Atilio se arrodilló y encajó la herramienta en la rendija, moviéndola hacia arriba y hacia abajo; luego la giró, de manera que consiguió espacio suficiente para poder meter los dedos bajo la tapa y levantarla. La apartó sin preocuparse de lo que pesaba. Tenía el rostro justo encima de la corriente de agua, y lo olió de inmediato. Aun liberado del estrecho espacio de la tubería, resultaba lo bastante intenso para producirle arcadas. El inconfundible olor a podrido. A huevos podridos.

El aliento de Hades.

Azufre.

Esta novela recrea los últimos días antes de la terrible erupción del volcán Vesubio, en Italia, en el año 79 d.C. y que sepultó a la ciudad de Pompeya bajo metros de cenizas. Uno de los personajes principales en la trama es el Aqua Augusta, el soberbio acueducto que surtía de agua al menos a nueve poblaciones alrededor de la bahía de Nápoles: Pompeya, Nola, Acerras, Atella, Nápoles, Puteoli, Cumas, Baias, Miseno.

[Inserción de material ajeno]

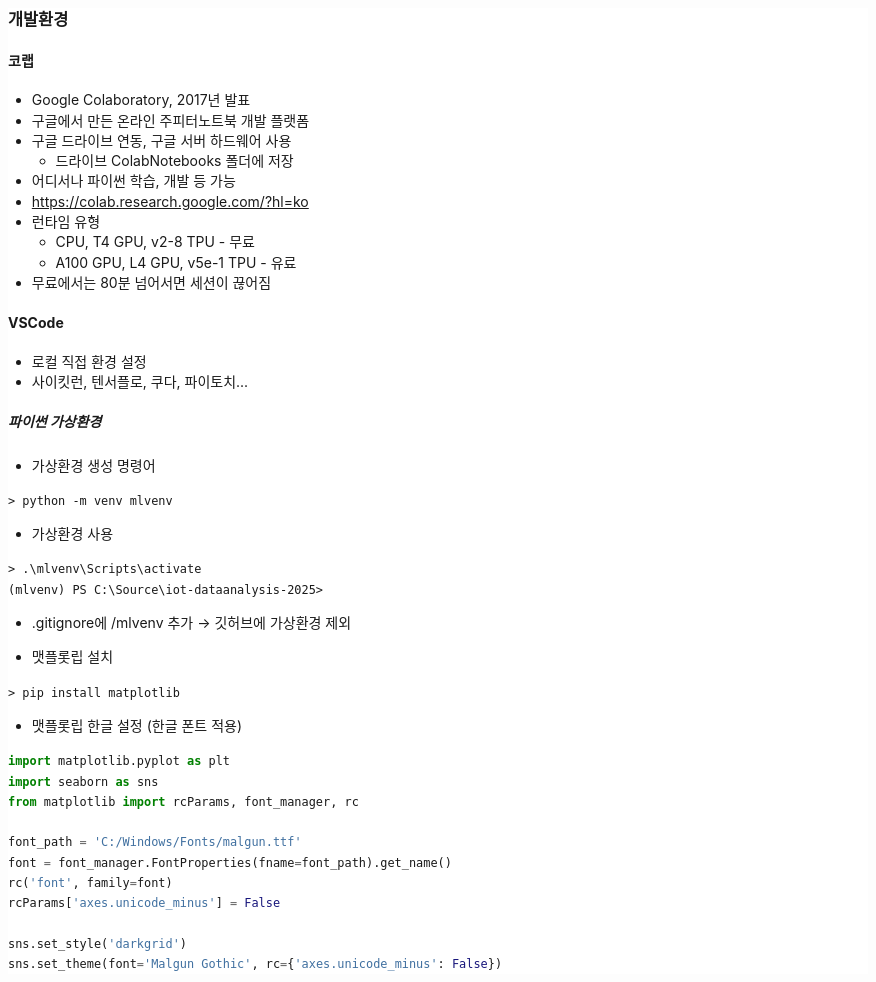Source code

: ### 개발환경

#### 코랩
- Google Colaboratory, 2017년 발표
- 구글에서 만든 온라인 주피터노트북 개발 플랫폼
- 구글 드라이브 연동, 구글 서버 하드웨어 사용
    - 드라이브 ColabNotebooks 폴더에 저장
- 어디서나 파이썬 학습, 개발 등 가능
- https://colab.research.google.com/?hl=ko
- 런타임 유형
    - CPU, T4 GPU, v2-8 TPU - 무료
    - A100 GPU, L4 GPU, v5e-1 TPU - 유료
- 무료에서는 80분 넘어서면 세션이 끊어짐

#### VSCode
- 로컬 직접 환경 설정
- 사이킷런, 텐서플로, 쿠다, 파이토치...

##### 파이썬 가상환경
- 가상환경 생성 명령어
```shell
> python -m venv mlvenv
```



- 가상환경 사용
```shell
> .\mlvenv\Scripts\activate
(mlvenv) PS C:\Source\iot-dataanalysis-2025>
```



- .gitignore에 /mlvenv 추가 → 깃허브에 가상환경 제외

- 맷플롯립 설치
```shell
> pip install matplotlib
```



- 맷플롯립 한글 설정 (한글 폰트 적용)
```python
import matplotlib.pyplot as plt
import seaborn as sns
from matplotlib import rcParams, font_manager, rc

font_path = 'C:/Windows/Fonts/malgun.ttf'
font = font_manager.FontProperties(fname=font_path).get_name()
rc('font', family=font)
rcParams['axes.unicode_minus'] = False

sns.set_style('darkgrid')
sns.set_theme(font='Malgun Gothic', rc={'axes.unicode_minus': False})
```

¡Aguas con la salud! de Fernando Leyva Calvillo


“Si no es un libro fascinante, ni cuenta hechos increíbles, ni narra aventuras maravillosas, ni fábulas, y no aparecen seres fantásticos, entonces, ¿de qué trata?, ¿qué cuenta?, ¿de qué habla?” Pues habla, te diré, de cosas simples…, bueno…, no tan simples; de cosas de todos los días. Trata del agua y de la salud; de la antigua y cercana relación entre una y otra. Habla de cómo el agua y la salud están en nuestras vidas, toda la vida.

(...)

En resumidas cuentas este libro trata, pues, de lo que es el agua, de lo que hacemos o dejamos de hacer si la tenemos en casa o tenemos que acarrearla, de cómo y para qué la usamos. Trata de las enfermedades que produce, de la maneras en las que el agua –asociada a fenómenos naturales– afecta a los seres humanos, de cómo con nuestras actividades productivas la contaminamos y, desde luego, de la relación existente entre ella y la salud. Si al leerlo recuerdas conocimientos olvidados que habías aprendido en la escuela, en la calle y en los libros leídos a lo largo de tu vida, y si esos recuerdos se convierten en motivo para conocer e investigar más sobre el agua y la salud, los que participamos en su elaboración nos daremos por bien servidos.